Still, there’s a long way to go before Ford’s dream of fair-trade, sustainably-grown MDMA can become a reality. According to Martins, he would need to go back to planting the Piper hispidum plant himself to reach the global scale that Smith is promising, which would require buying more land, hiring specialists, and investing heavily in irrigation and transport. In 2020, Martins quoted Smith 1.5 million reais (USD $256,764.37), which is probably much higher after adjustments for inflation. The hope that Lykos will buy the fair-trade version and psychedelic activists will get measures on future ballots or get resolutions passed by city councils also remains purely within the realm of speculation.
Yet Martins says that the piper plant can benefit the environment. It flourishes in cattle lands that have been deforested by Brazil’s powerful agriculture industry and thus has great potential for reforestation. Given that the black market ecstasy trade has also decimated forests in Cambodia, where the rare safrole-producing Mreah Prew Phnom tree grows, threatening one of the last rainforests in Southeast Asia and polluting its rivers, Martins’ sustainable approach also offers a more environmentally conscious method of cultivating safrole-producing plants for MDMA.
More important than the marketing language used to rebrand MDMA, however, is how much this process is going to cost compared to current ways of manufacturing the drug legally on a mass scale. “That’s going to be the real driving force,” Doblin said.
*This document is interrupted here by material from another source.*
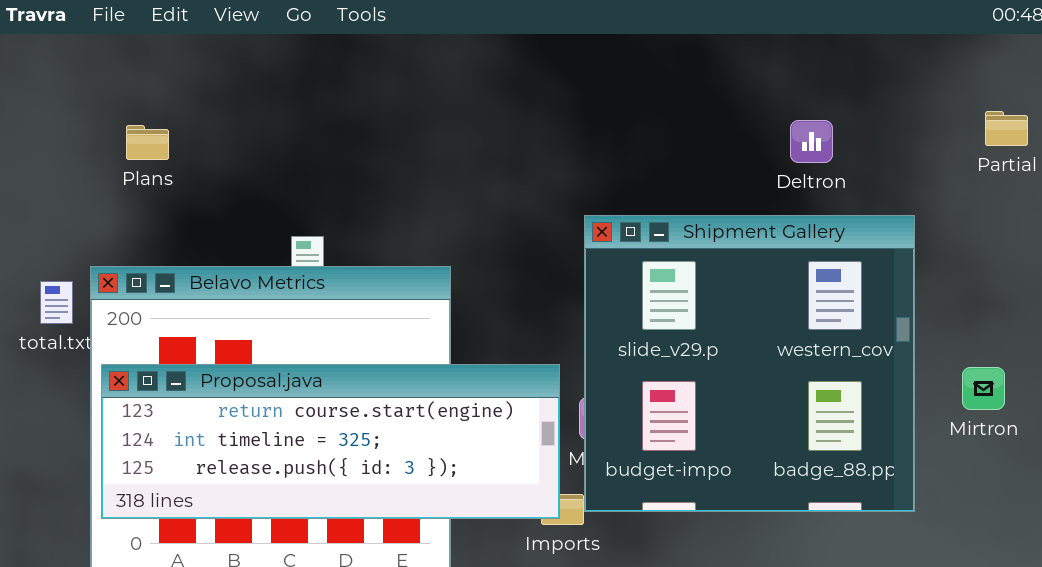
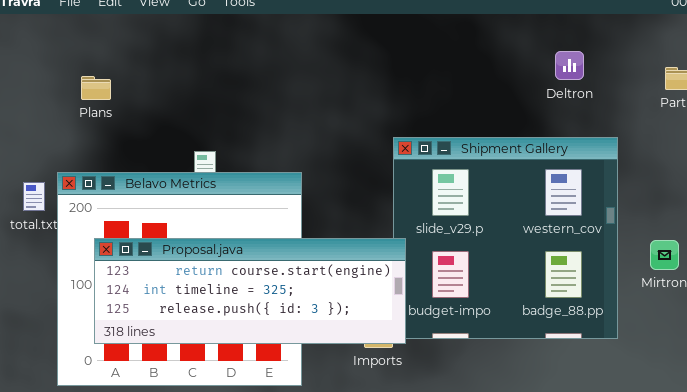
Deltron: [790,120,833,163] -> [555,51,584,80], moved
Proposal.java: [101,364,560,519] -> [94,238,406,344], moved

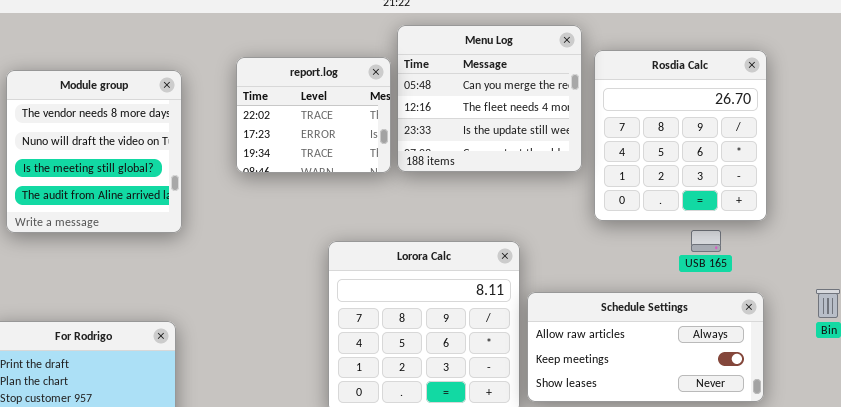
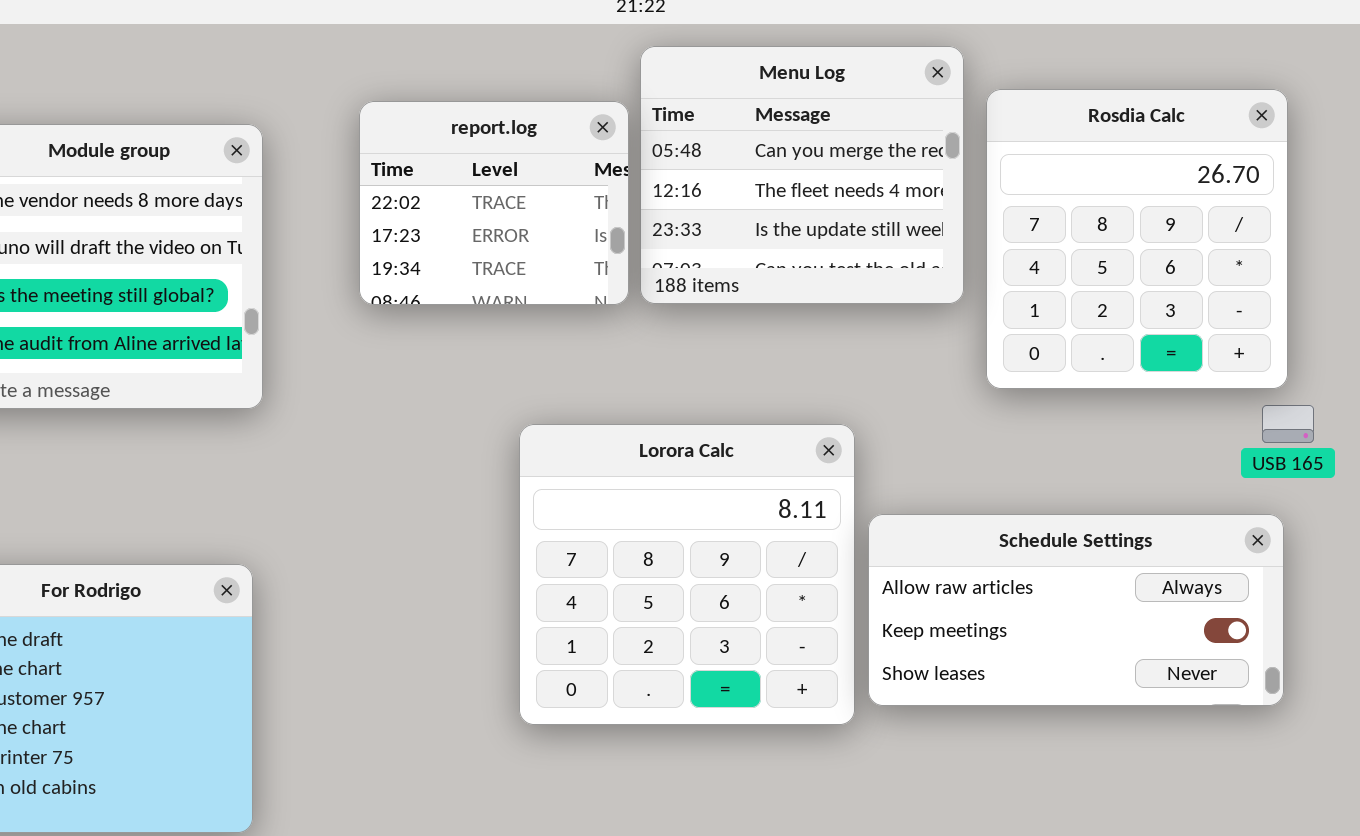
USB 165: [691,230,721,252] -> [1262,405,1314,443], moved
Furthermore, what will really drive sales if and when MDMA is legalized is the data and stories of people who’ve been through the therapy and benefited from it, Doblin continued. “If you’re trying to help people feel more comfortable with MDMA, the preparation, the integration, and all that is way more important than this idea.”
For now, the notion of plant-based and fair-trade MDMA is just a conversation by psychedelic movement insiders that paints a rosy picture of what a sustainable plant medicine supply chain could be. “Right now,” said Bronner, “it’s just a fantasy.”